Though the number of farmers that are protesting against the farm laws is huge, there are also a considerable number of farmers who have large farm holdings. The fact is not hidden from anyone that the Aadatis are the flag bearers of the movement, leaders of the protests. Even, for instance, if the new farm laws are able to support the trickle-down of the land ownership (without asking how it would be done), would it be able to deal with the large problem of the Indian agrarian crisis as the PM promises?
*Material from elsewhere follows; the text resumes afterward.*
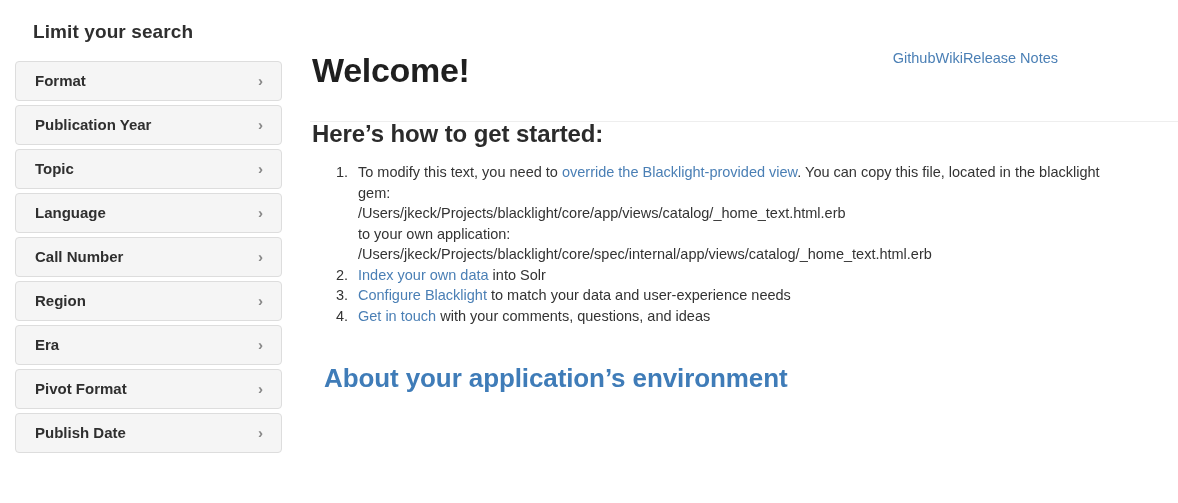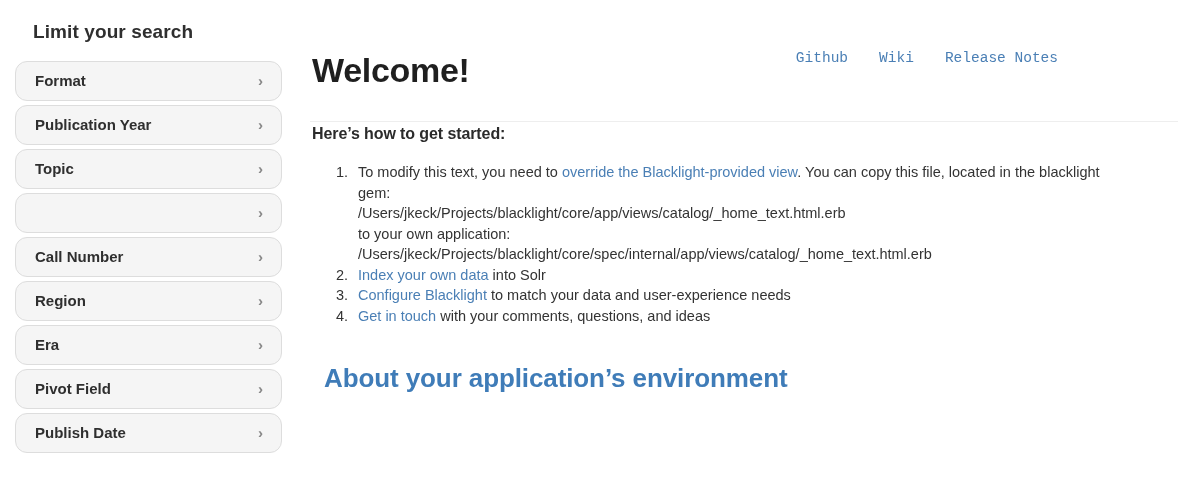"Github" .toplinks { font-family: Liberation Mono, monospace -> none; gap: 31px -> none }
National Bank for Agriculture and Rural Development (NABARD), being a trustworthy organisation due to its engagement in the rural economy and widespread operations in rural India, has shown the amount of inequality in the landholdings and reliance of such lumpen population on daily wages instead of the income through agricultural goods. NABARD Financial Inclusion Survey (NAFIS) of 2016-17 found that the average monthly earning of an agricultural household in India was merely Rs 8,931. Just around 35 percent of this, which comes to Rs 3,125.85, came from the crop yields. The remaining was from other sources, where wage labour was contributing Rs 1,974.04 in the same. It shows that the tremendous amount of wage labour engaged in agricultural activities influences the income despite the land ownership. This again falsifies the claim made by PM Modi that land ownership will change the present scenario.
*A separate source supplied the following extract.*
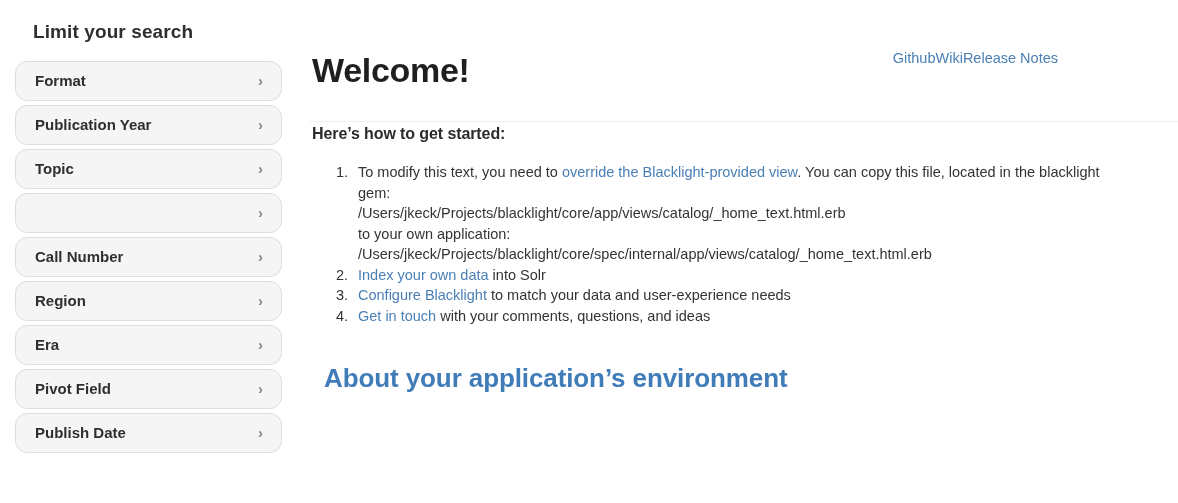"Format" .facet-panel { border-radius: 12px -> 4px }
The problems of Indian agriculture are majorly the problems faced by the wage labourers and marginal landowners who are working in the fields of big landlords. The semi-medium and medium farmers, that are identified as the biggest supporters of the movement, also happen to be part-time wage labourers in their own farms. Thus, to tackle the agrarian crisis through policies, the administration has to consider the bigger picture of the contradictory interests of farmers. The general and OBC categorised castes in India own 79.33 percent of the land, opposite to the 8.65 percent of land ownership shared by Scheduled Tribes, according to the census in 2015-16. Hence, the problems of land distributions are not merely statistical as PM Modi wants to portray. They have qualitative differences other than mere ownership statistics.
The inequality in the landholding is one of the reasons for the agitation against the new farm laws. The landless farmers and the marginal farmers are part of the movement. Their numbers are the most significant and influential in the farmers’ movement. Though the demands of such farmers are contradictory, they have gathered under a common banner with different demands. The states of Punjab in India and Pakistan are the peculiar examples where the land distribution and reforms were not aggressively implemented, thus contributing to the inequality in ownership. But despite the fact, the marginal farmers are the backbone of the movement. They are not supportive of any schemes by the Central Government and the most critical of the new farm laws. The concurrent schemes of welfare by PM Modi and previous governments have not been very useful to them. The landholdings are lowering for the marginal farmers since independence and the inequality is widening, and the years of BJP government are no exception for the same.
The celebrated Kisan Credit Card (KCC) scheme that was supposed to help marginal farmers present a very contradictory picture of the same. Only 10.5 percent of agricultural households were found to have a valid KCC at the time of the NABARD Financial Inclusion Survey. The schemes of the Central Government and states for farmers welfare are not reaching to the lower strata of the rural wage workers and marginal farmers.
Thus, they are not in favour of the three farm laws. Hitting the landlords and large farm owners is what PM Modi and even the small-scale farmers and their organisations as Ugraha desires, but proposing the farm laws as their solution is nothing but irony and self-goal by PM Modi.